--- START ---

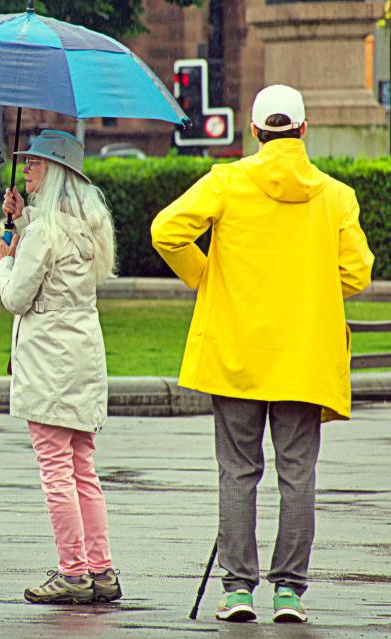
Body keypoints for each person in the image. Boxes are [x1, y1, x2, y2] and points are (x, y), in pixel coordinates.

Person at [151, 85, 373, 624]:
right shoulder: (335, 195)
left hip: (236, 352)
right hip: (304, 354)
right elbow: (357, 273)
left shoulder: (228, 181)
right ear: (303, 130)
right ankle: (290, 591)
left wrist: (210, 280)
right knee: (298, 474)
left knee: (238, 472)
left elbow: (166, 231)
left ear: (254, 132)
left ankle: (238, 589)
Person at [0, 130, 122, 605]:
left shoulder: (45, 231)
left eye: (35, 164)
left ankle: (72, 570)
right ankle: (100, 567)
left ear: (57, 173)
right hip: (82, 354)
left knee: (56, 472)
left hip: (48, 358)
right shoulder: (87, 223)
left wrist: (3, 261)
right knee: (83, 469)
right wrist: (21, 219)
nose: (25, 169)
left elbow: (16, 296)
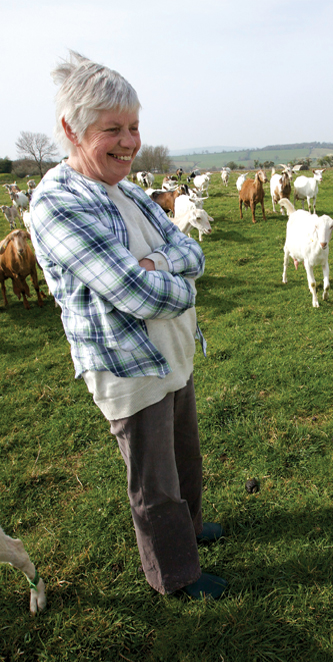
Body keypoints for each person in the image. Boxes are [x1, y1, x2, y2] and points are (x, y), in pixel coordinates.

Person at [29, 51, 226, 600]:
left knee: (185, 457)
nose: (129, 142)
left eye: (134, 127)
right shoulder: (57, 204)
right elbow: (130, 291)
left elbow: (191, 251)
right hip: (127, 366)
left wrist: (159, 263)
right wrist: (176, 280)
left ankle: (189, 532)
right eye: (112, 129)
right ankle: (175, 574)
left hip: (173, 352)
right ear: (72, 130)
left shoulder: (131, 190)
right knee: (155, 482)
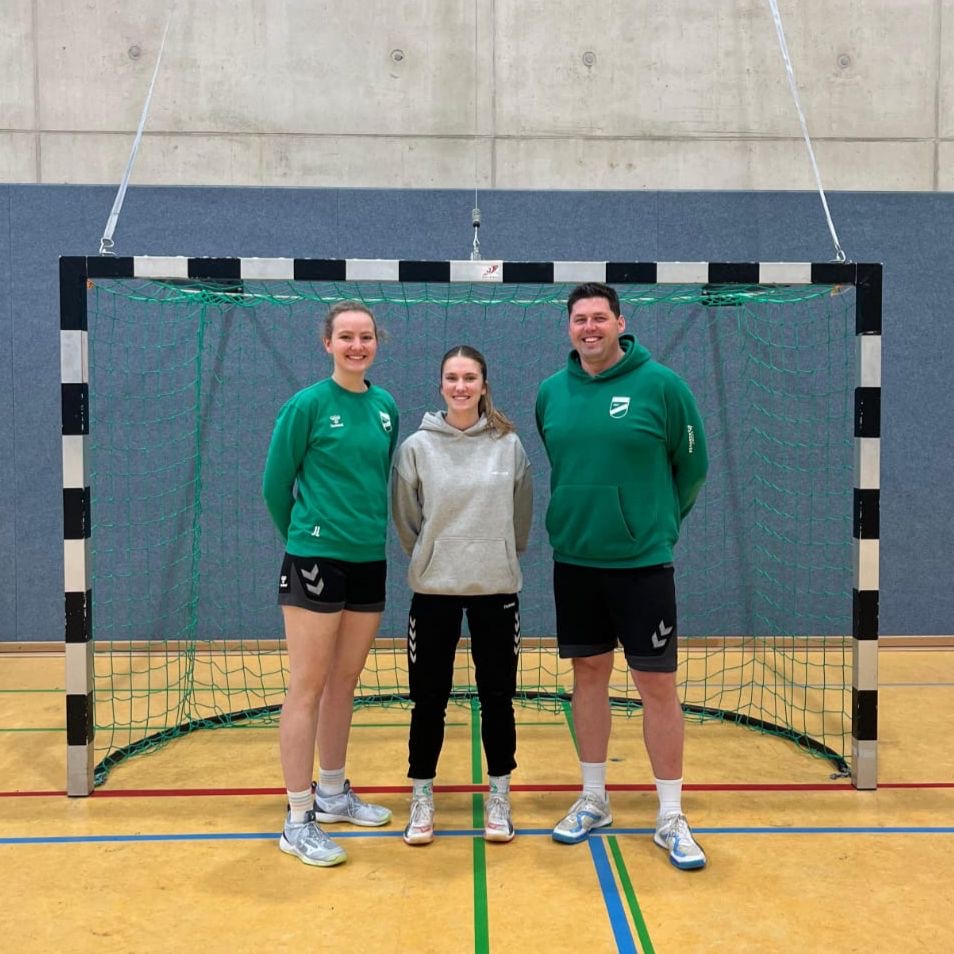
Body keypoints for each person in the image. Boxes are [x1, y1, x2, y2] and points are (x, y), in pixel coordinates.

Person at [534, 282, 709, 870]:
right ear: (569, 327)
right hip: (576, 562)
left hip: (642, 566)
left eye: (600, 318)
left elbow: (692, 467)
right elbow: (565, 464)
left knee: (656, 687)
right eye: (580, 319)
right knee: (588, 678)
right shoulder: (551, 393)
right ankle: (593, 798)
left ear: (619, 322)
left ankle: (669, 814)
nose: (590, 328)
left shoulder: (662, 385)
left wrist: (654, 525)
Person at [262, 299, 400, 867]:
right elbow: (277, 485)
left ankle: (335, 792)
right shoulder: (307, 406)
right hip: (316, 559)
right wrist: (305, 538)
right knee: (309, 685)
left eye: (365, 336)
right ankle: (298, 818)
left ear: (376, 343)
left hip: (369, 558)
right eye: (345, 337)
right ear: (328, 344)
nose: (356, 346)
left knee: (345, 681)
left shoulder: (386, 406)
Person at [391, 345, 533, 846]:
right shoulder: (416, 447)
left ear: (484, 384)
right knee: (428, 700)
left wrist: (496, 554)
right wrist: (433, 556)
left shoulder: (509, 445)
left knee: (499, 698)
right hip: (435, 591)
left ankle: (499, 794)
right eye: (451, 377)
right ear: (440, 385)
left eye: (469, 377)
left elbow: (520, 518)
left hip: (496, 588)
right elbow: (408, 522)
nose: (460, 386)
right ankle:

--- END ---

> [WORK INSTRUCTION]:
Retype exactly the lines of the data above that fall between the line with "right hip: (127, 366)" and the line with "right knee: (155, 482)", inclusive, and add nothing.

> [ANSWER]:
right hip: (127, 366)
left wrist: (159, 263)
right wrist: (176, 280)
left ankle: (189, 532)
right eye: (112, 129)
right ankle: (175, 574)
left hip: (173, 352)
right ear: (72, 130)
left shoulder: (131, 190)
right knee: (155, 482)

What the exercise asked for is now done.